* _Task details_:
In the copy you make of the entries, no picture should appear, and every word must match.

* _Given records_:
-- Opening Marker --
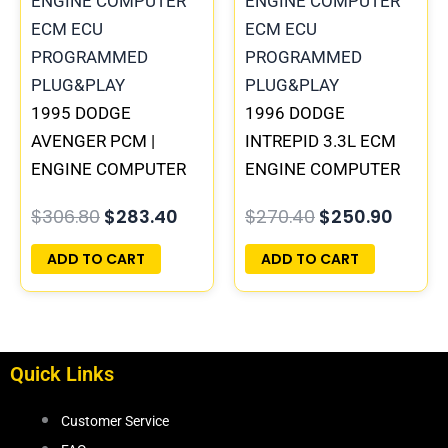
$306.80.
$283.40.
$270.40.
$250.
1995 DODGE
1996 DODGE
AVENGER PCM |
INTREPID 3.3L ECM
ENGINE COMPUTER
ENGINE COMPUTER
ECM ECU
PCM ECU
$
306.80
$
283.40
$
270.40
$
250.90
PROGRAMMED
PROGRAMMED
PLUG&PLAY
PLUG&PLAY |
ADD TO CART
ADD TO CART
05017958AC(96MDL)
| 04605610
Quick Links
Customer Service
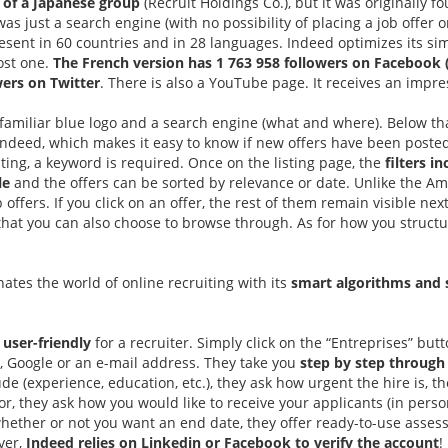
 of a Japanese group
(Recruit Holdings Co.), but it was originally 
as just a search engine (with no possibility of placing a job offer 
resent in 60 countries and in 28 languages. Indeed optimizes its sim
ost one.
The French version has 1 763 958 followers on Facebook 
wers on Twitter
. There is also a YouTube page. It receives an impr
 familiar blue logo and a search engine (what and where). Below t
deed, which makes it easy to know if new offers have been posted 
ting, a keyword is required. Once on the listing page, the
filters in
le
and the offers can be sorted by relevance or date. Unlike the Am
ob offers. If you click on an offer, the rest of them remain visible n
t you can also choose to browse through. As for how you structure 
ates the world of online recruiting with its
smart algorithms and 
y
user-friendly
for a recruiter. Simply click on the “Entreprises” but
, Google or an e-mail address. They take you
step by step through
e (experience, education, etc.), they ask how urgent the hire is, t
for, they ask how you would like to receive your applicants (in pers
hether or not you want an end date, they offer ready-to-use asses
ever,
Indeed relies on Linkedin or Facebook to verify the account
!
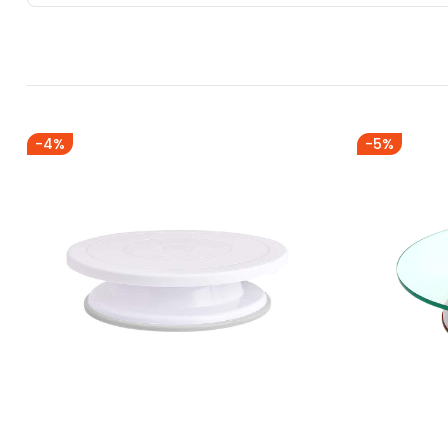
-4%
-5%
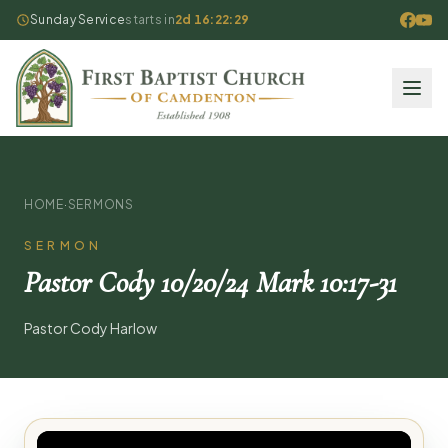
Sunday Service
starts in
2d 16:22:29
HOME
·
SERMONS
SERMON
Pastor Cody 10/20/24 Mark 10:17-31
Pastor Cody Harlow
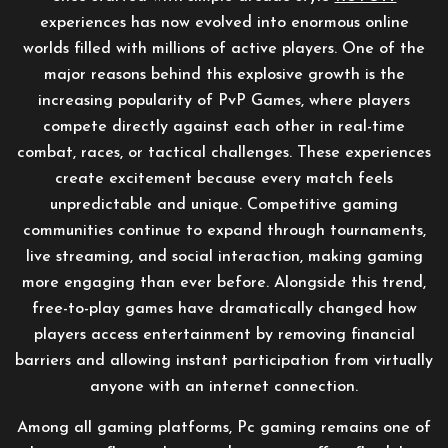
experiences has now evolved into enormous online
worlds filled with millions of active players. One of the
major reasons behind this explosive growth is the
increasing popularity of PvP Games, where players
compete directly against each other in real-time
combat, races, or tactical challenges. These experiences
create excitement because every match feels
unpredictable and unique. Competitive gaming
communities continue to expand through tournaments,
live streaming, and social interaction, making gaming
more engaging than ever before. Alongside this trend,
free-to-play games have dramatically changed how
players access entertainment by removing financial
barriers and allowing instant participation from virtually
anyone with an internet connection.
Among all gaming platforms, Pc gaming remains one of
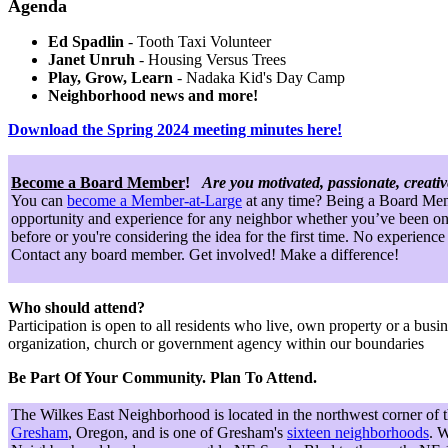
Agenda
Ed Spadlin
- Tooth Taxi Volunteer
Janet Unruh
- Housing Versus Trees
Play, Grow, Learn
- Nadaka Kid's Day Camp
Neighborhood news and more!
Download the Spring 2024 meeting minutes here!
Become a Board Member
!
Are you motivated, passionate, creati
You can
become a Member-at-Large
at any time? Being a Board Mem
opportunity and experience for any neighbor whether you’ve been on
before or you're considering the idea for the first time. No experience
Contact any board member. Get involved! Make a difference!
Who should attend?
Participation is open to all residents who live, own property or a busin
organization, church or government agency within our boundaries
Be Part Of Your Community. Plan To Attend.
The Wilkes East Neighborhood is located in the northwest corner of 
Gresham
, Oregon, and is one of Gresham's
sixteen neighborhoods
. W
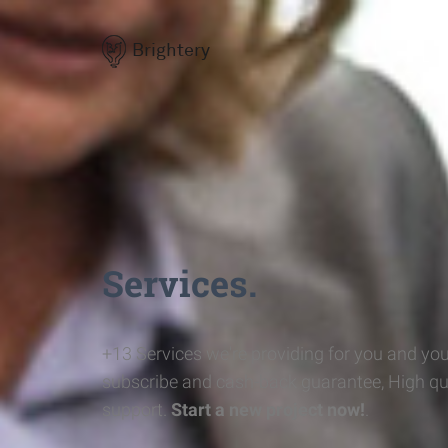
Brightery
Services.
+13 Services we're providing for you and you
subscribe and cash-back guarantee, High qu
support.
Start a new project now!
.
-- Closing Marker --
* _Result below_:
$306.80.
$283.40.
$270.40.
$250.
1995 DODGE
1996 DODGE
AVENGER PCM |
INTREPID 3.3L ECM
ENGINE COMPUTER
ENGINE COMPUTER
ECM ECU
PCM ECU
$
306.80
$
283.40
$
270.40
$
250.90
PROGRAMMED
PROGRAMMED
PLUG&PLAY
PLUG&PLAY |
ADD TO CART
ADD TO CART
05017958AC(96MDL)
| 04605610
Quick Links
Customer Service
 of a Japanese group
(Recruit Holdings Co.), but it was originally 
as just a search engine (with no possibility of placing a job offer 
resent in 60 countries and in 28 languages. Indeed optimizes its sim
ost one.
The French version has 1 763 958 followers on Facebook 
wers on Twitter
. There is also a YouTube page. It receives an impr
 familiar blue logo and a search engine (what and where). Below t
deed, which makes it easy to know if new offers have been posted 
ting, a keyword is required. Once on the listing page, the
filters in
le
and the offers can be sorted by relevance or date. Unlike the Am
ob offers. If you click on an offer, the rest of them remain visible n
t you can also choose to browse through. As for how you structure 
ates the world of online recruiting with its
smart algorithms and 
y
user-friendly
for a recruiter. Simply click on the “Entreprises” but
, Google or an e-mail address. They take you
step by step through
e (experience, education, etc.), they ask how urgent the hire is, t
for, they ask how you would like to receive your applicants (in pers
hether or not you want an end date, they offer ready-to-use asses
ever,
Indeed relies on Linkedin or Facebook to verify the account
!
-4%
-5%
Sunday Service
starts in
2d 16:22:29
HOME
·
SERMONS
SERMON
Pastor Cody 10/20/24 Mark 10:17-31
Pastor Cody Harlow
experiences has now evolved into enormous online
worlds filled with millions of active players. One of the
major reasons behind this explosive growth is the
increasing popularity of PvP Games, where players
compete directly against each other in real-time
combat, races, or tactical challenges. These experiences
create excitement because every match feels
unpredictable and unique. Competitive gaming
communities continue to expand through tournaments,
live streaming, and social interaction, making gaming
more engaging than ever before. Alongside this trend,
free-to-play games have dramatically changed how
players access entertainment by removing financial
barriers and allowing instant participation from virtually
anyone with an internet connection.
Among all gaming platforms, Pc gaming remains one of
Agenda
Ed Spadlin
- Tooth Taxi Volunteer
Janet Unruh
- Housing Versus Trees
Play, Grow, Learn
- Nadaka Kid's Day Camp
Neighborhood news and more!
Download the Spring 2024 meeting minutes here!
Become a Board Member
!
Are you motivated, passionate, creati
You can
become a Member-at-Large
at any time? Being a Board Mem
opportunity and experience for any neighbor whether you’ve been on
before or you're considering the idea for the first time. No experience
Contact any board member. Get involved! Make a difference!
Who should attend?
Participation is open to all residents who live, own property or a busin
organization, church or government agency within our boundaries
Be Part Of Your Community. Plan To Attend.
The Wilkes East Neighborhood is located in the northwest corner of 
Gresham
, Oregon, and is one of Gresham's
sixteen neighborhoods
. W
Brightery
Services.
+13 Services we're providing for you and you
subscribe and cash-back guarantee, High qu
support.
Start a new project now!
.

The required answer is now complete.